TASK TO COMPLETE:
An exact reproduction of the data below is expected, free of images.

Keypoint text descriptions:

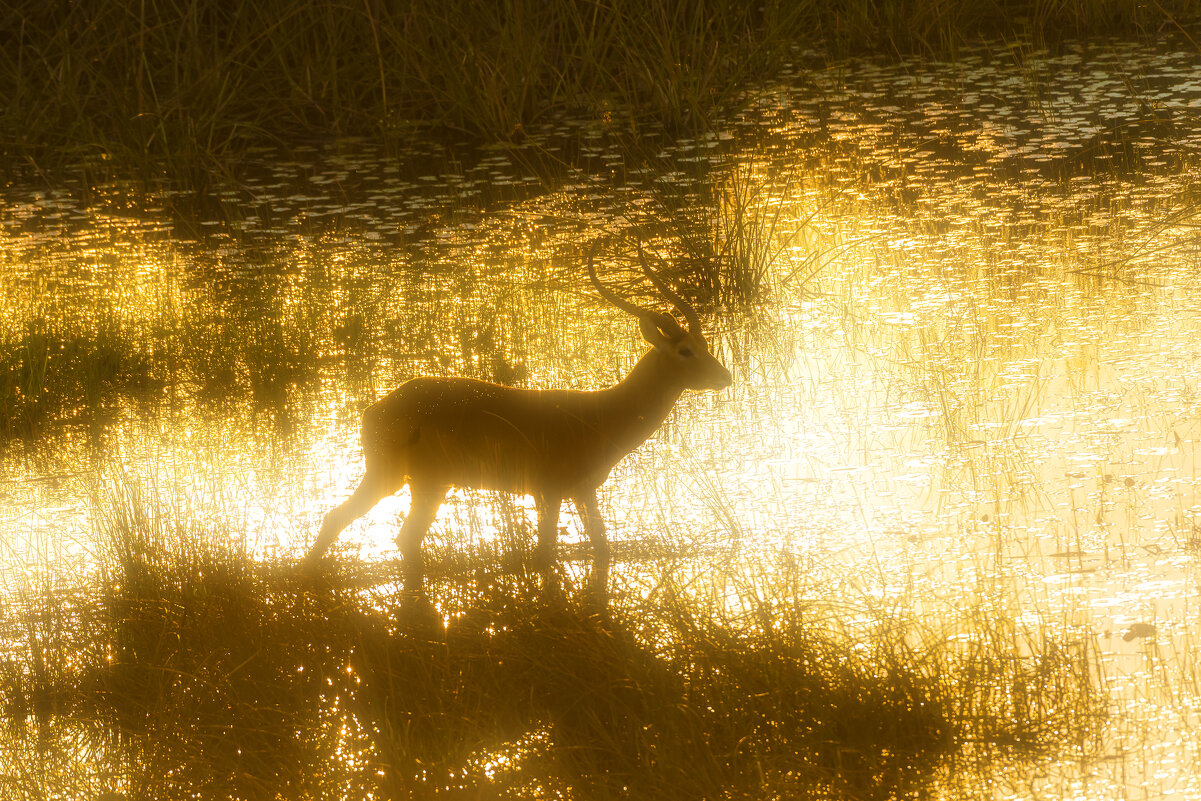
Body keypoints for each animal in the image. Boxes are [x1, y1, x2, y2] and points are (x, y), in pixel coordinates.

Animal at [305, 241, 730, 574]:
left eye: (705, 343)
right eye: (685, 350)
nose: (724, 376)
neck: (599, 414)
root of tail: (376, 408)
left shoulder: (583, 493)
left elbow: (601, 550)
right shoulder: (549, 494)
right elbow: (545, 555)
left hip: (428, 484)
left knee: (395, 536)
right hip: (395, 478)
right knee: (343, 520)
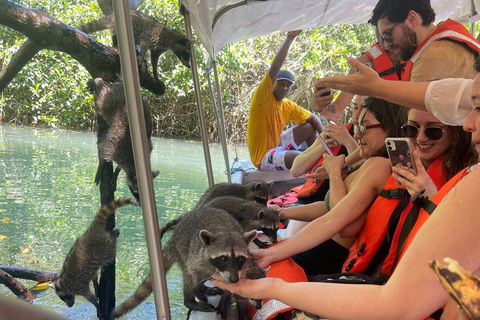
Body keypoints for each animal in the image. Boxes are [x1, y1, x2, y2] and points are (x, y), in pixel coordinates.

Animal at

SOLUTION FOR THIS EXERCISE:
Body keypoints for each animal in the image. Boxes are [x1, y1, x2, y2] and points are (x, y), in pixel coordinates.

Animal at [305, 241, 730, 574]:
left eye: (705, 343)
right eye: (685, 350)
nose: (724, 376)
neck: (599, 414)
root of tail: (376, 408)
left shoulder: (583, 493)
left elbow: (601, 550)
right shoulder: (549, 494)
right elbow: (545, 555)
left hip: (428, 484)
left knee: (395, 536)
right hip: (395, 478)
right knee: (343, 520)
Body keypoints for each animal in the image. Boxes are [x1, y1, x2, y2] and points are (x, y), in pixel coordinates.

Animal at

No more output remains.